→ **Task details**:
An exact copy of all the data is required, with pictures left out.

[Stored data entries]
::::

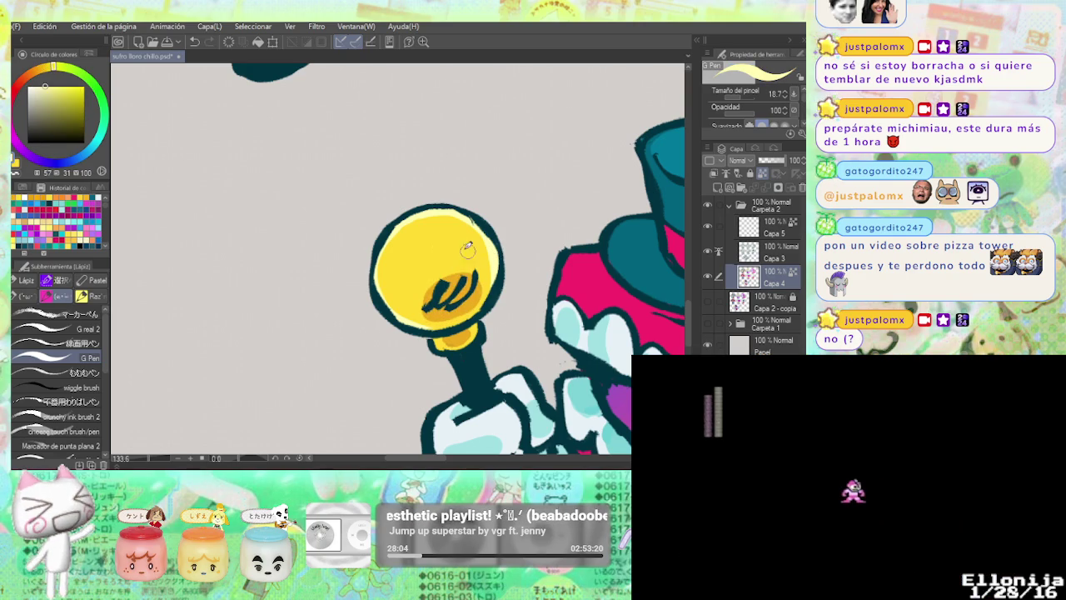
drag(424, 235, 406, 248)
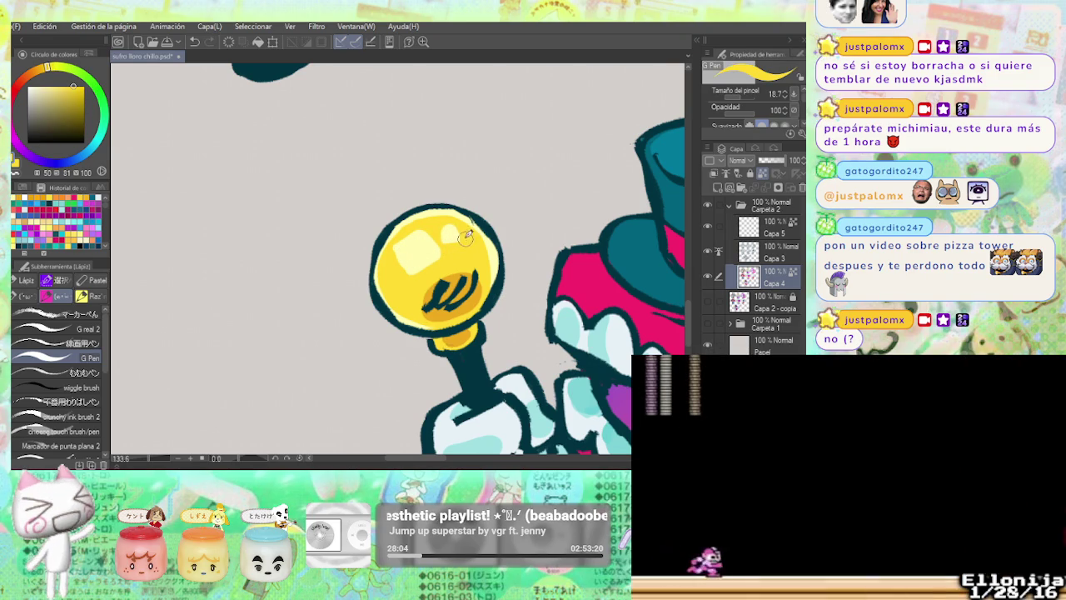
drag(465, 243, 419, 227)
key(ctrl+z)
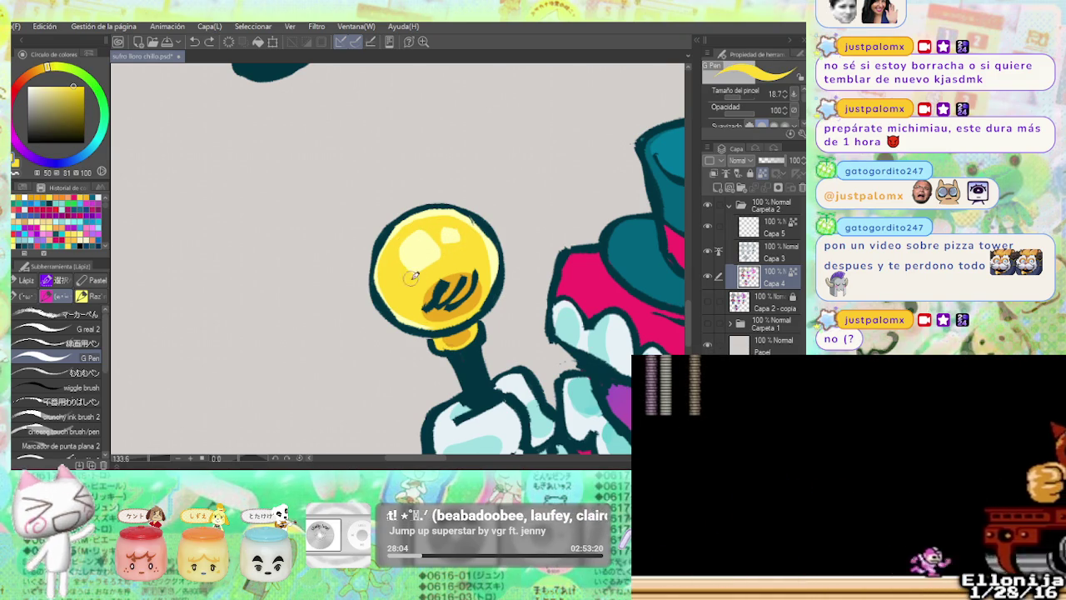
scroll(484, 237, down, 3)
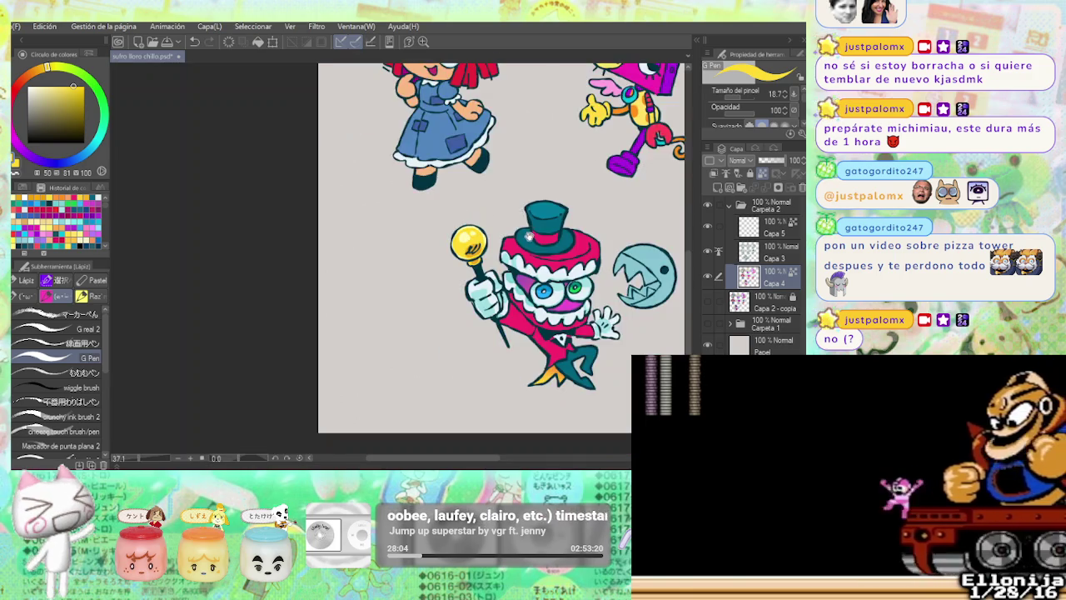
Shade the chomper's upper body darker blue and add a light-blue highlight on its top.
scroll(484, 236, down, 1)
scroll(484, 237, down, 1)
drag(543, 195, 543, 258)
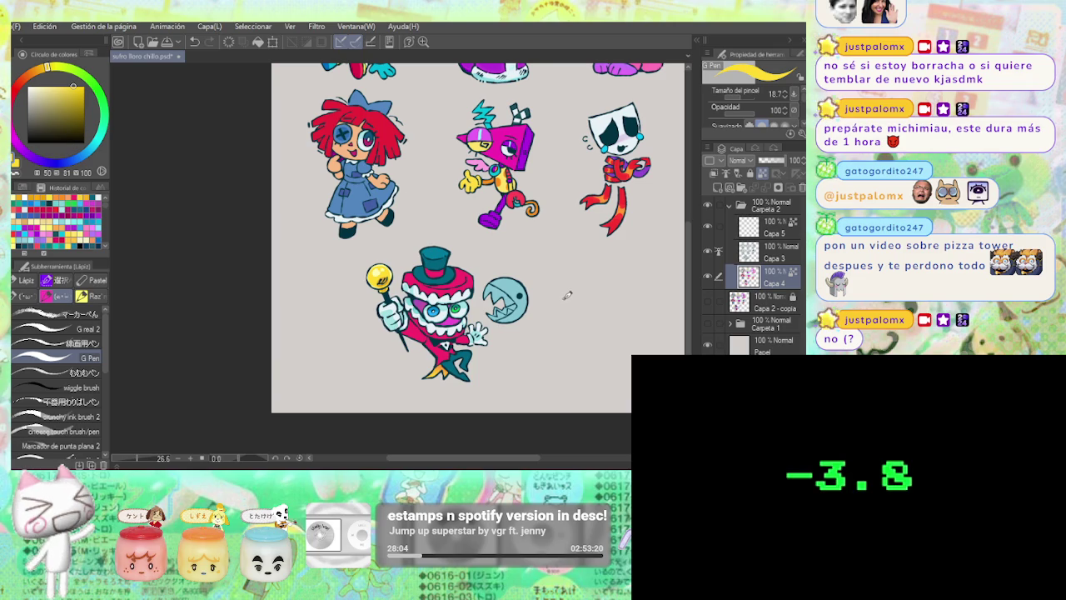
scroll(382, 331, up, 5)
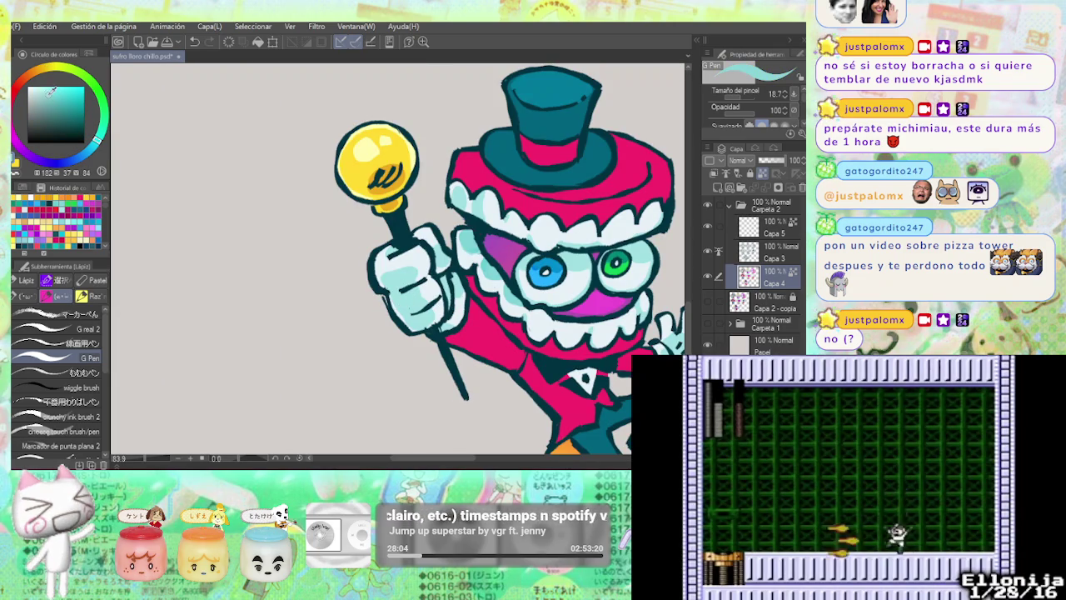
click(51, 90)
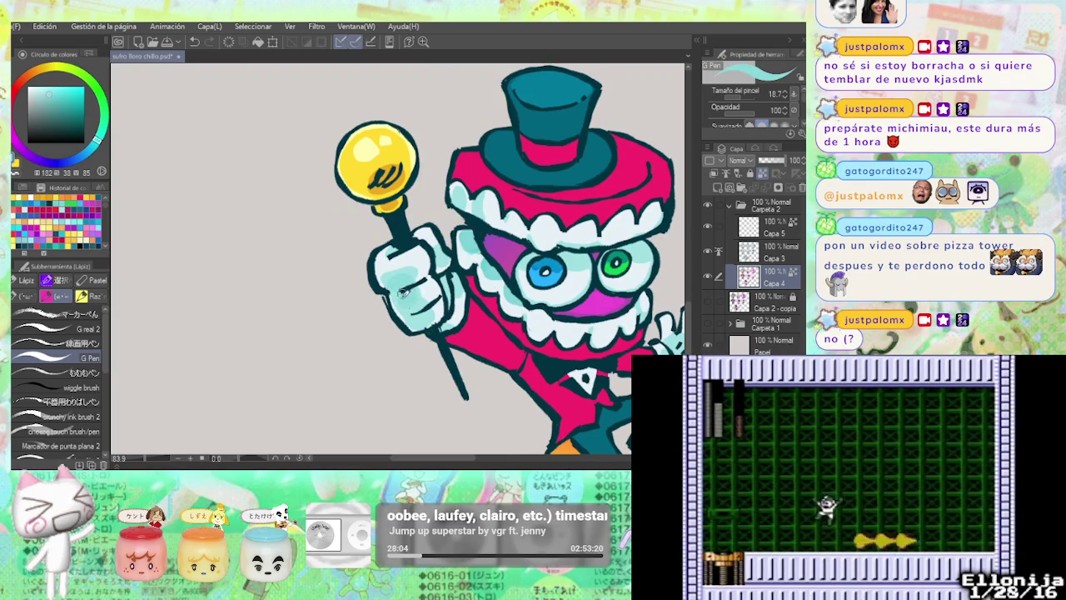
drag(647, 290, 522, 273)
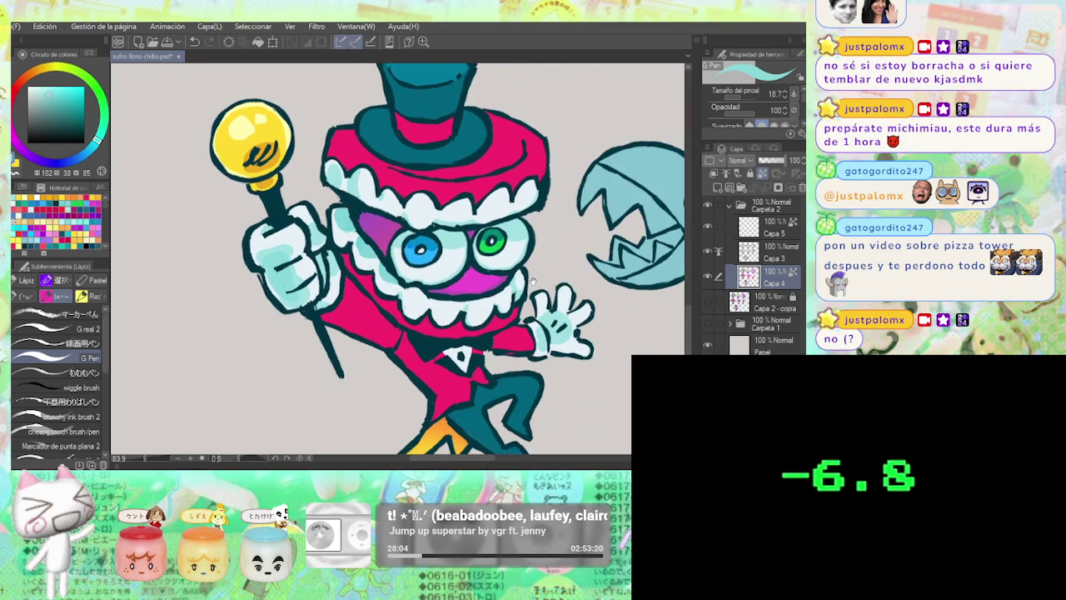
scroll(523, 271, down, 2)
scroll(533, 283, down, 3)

::::

→ **Response for this exercise**:
drag(424, 235, 406, 248)
drag(465, 243, 419, 227)
key(ctrl+z)
scroll(484, 237, down, 3)
Shade the chomper's upper body darker blue and add a light-blue highlight on its top.
scroll(484, 236, down, 1)
scroll(484, 237, down, 1)
drag(543, 195, 543, 258)
scroll(382, 331, up, 5)
click(51, 90)
drag(647, 290, 522, 273)
scroll(523, 271, down, 2)
scroll(533, 283, down, 3)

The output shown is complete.